Die junge Autorin Katharina Höftmann bietet uns einen klassischen Whodunnit mit allem Zipp und Zapp in ungewöhnlichem Setting, nämlich in Tel Aviv, der inoffiziellen Hauptstadt und dem schillernden Zentrum des israelischen Nachtlebens. Wer packend und eloquent formulierte, atmosphärische Krimis liebt, der ist mit Höftmanns erstem Krimi gut bedient.

Worum geht es? Eine junge Frau wird tot in einer Sprachenschule aufgefunden. Kommissar Assaf Rosenthal, eine Art israelischer James Bond und ehemaliger Armeeoffizier, ganz neu im Polizeidienst, ermittelt. Dabei tun sich Abgründe auf - genauso faszinierend ist allerdings das Drumherum, sein Team und die im Zusammenhang mit dem Mord auftauchenden Figuren, von denen jede einzelne ungeheuer plastisch und authentisch rüberkommt.

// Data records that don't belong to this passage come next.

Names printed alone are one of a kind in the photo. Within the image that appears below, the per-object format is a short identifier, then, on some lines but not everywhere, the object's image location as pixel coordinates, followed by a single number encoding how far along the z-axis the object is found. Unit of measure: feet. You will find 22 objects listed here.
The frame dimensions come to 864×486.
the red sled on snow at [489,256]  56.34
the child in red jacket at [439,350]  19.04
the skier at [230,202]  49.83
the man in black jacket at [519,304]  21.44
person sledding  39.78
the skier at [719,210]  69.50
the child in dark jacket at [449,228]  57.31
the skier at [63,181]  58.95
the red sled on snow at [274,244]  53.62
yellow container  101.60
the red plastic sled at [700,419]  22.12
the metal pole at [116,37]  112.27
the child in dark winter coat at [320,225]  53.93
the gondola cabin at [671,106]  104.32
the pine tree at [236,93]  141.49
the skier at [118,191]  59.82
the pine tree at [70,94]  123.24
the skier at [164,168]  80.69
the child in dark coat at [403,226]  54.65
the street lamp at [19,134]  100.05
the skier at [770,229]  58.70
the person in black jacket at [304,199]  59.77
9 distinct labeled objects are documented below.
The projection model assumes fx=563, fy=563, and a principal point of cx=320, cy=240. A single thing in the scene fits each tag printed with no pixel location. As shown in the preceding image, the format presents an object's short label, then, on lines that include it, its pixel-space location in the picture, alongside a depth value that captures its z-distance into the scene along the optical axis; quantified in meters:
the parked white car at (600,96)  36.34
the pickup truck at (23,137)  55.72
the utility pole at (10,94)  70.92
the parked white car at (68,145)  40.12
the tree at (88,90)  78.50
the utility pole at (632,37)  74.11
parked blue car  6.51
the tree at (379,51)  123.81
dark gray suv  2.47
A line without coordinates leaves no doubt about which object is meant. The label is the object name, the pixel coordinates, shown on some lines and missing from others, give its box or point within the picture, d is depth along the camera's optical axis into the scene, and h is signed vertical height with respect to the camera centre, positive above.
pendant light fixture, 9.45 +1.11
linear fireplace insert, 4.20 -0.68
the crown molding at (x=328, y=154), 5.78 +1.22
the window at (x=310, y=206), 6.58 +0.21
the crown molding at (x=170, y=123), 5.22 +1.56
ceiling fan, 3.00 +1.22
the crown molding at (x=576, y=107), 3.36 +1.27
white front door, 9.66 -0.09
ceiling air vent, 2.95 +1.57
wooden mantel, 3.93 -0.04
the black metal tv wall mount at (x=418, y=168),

Der Auftakt zu einer Serie, wie die Autorin bereits angekündigt hat. Ich für meinen Teil bin trotz kleiner Abstriche, die vor allem die sich schon recht früh abzeichnende Auflösung des Falles und den in meinen Augen etwas zu sehr in den Mittelpunkt gestellten und dadurch vom Mord ablenkenden Auftritt des Kommissars als Frauenheld betreffen, bereits jetzt ein Riesenfan der Krimis von Katharina Höftmann! Die Autorin hat mit ihrem neuen Krimi eine Lücke auf dem deutschen Krimimarkt gefüllt und kann trotz der erwähnten kleinen Schwächen bereits jetzt mit so großartigen deutschen Krimiautoren wie Nele Neuhaus oder Siegfried Langer mithalten. Ich jedenfalls fiebere dem nächsten Werk aus der Feder dieser Autorin bereits jetzt entgegen!